I took it as a challenge to avoid using Solve, which can be slower than a direct assault. If $a$ is the first number in the sum of consecutive positive integers, and $k$ is the count of integers summing to $n$, then $n=k*a+k(k-1)/2$. Solve this for $a=n/k-(k-1)/2$, with bounds $1 \le k \le {\rm Floor}[(\sqrt{8n+1}-1)/2]$. Consider the odd and even divisors of $n$ and $2n$, respectively, to give the following. This includes the $k=1$ case of the sum of one number, just $n$.
CoreyPartition[n_] := Block[{bound = Floor[(Sqrt[1 + 8 n] - 1)/2], oddk, evenk, k, e}, oddk = Pick[#,OddQ[#]] &[Pick[#, UnitStep[bound - #], 1]&[Divisors[n]]]; evenk = Pick[#, UnitStep[bound - #], 1] &[Divisors[2 n]]; e = IntegerExponent[n, 2]; evenk = Pick[evenk, IntegerExponent[evenk, 2], 1 + e]; k = Reverse[Sort[Join[oddk, evenk]]]; Transpose[{n/k - (k - 1)/2, n/k + (k - 1)/2}]] A slight modification to f[n] for cases with no solution, such as $n=1,2,4,8,\ldots$.

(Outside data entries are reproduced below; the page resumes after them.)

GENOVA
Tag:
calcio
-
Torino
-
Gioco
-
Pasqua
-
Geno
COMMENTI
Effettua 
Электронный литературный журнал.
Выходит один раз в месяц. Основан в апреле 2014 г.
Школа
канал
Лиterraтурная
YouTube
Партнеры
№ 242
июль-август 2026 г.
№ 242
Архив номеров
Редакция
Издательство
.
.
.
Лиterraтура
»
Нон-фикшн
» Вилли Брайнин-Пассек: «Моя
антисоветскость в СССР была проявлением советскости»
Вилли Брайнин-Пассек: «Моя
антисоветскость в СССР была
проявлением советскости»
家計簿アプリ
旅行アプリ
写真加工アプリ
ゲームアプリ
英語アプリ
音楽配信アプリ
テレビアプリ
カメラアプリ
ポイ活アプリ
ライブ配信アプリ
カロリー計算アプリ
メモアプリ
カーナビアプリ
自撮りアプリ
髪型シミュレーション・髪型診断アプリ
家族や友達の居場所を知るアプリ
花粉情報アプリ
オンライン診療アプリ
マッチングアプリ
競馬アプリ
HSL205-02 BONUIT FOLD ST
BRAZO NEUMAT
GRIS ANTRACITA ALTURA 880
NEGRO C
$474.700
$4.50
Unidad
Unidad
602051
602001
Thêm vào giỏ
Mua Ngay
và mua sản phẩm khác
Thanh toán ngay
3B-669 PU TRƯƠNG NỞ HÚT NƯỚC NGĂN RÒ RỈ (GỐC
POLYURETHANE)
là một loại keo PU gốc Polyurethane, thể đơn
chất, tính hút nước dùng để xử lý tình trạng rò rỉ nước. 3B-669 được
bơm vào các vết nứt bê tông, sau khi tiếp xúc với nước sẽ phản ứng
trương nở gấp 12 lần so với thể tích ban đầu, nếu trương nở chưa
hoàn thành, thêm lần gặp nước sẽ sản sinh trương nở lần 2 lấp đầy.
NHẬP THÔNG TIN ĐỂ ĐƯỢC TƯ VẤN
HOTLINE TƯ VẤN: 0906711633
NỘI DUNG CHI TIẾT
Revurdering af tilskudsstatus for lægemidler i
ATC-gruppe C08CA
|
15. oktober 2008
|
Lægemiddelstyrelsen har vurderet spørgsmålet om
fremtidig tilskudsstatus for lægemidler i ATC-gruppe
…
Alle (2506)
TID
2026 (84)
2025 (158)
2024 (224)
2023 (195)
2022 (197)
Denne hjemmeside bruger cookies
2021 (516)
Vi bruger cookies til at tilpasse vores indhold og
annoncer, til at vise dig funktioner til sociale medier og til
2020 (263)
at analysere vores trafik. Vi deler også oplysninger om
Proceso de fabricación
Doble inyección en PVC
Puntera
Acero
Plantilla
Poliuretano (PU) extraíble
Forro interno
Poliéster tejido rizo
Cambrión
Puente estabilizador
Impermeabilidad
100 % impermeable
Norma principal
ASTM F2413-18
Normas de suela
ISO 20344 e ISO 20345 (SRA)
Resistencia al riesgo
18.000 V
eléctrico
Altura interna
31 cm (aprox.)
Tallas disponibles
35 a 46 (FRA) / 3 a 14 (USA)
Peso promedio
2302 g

f[n_] := If[# == {}, {}, {a, b} /. #]&[ Solve[(a + b) (b - a + 1)/2 == n && 0 < a < n && 0 < b < n, {a, b}, Integers]] The two solutions agree, for example:
Sum[Total[Most[CoreyPartition[n]] - f[n]], {n, 1, 200}] However, testing with large integers such as n=10^40 showed CoreyPartition[n] was over 200 times faster.
Update
Given DivisorPairs from Mr.Wizard:
DivisorPairs[n_] := Thread[{#, Reverse[#]}][[ ;; Ceiling[Length[#]/2]]] &[Divisors[n]] there is the following one-liner which is twice as fast as CoreyPartition.
CoreyFastPartition[n_] := Reverse[Pick[#, Total[Mod[#, 4], {2}], 2]] &[ DivisorPairs[8 n]] /. {r_Integer, s_Integer} -> {(s - r + 2)/4, (s + r - 2)/4} This code returns the trivial solution {n,n}, which may be removed with Most.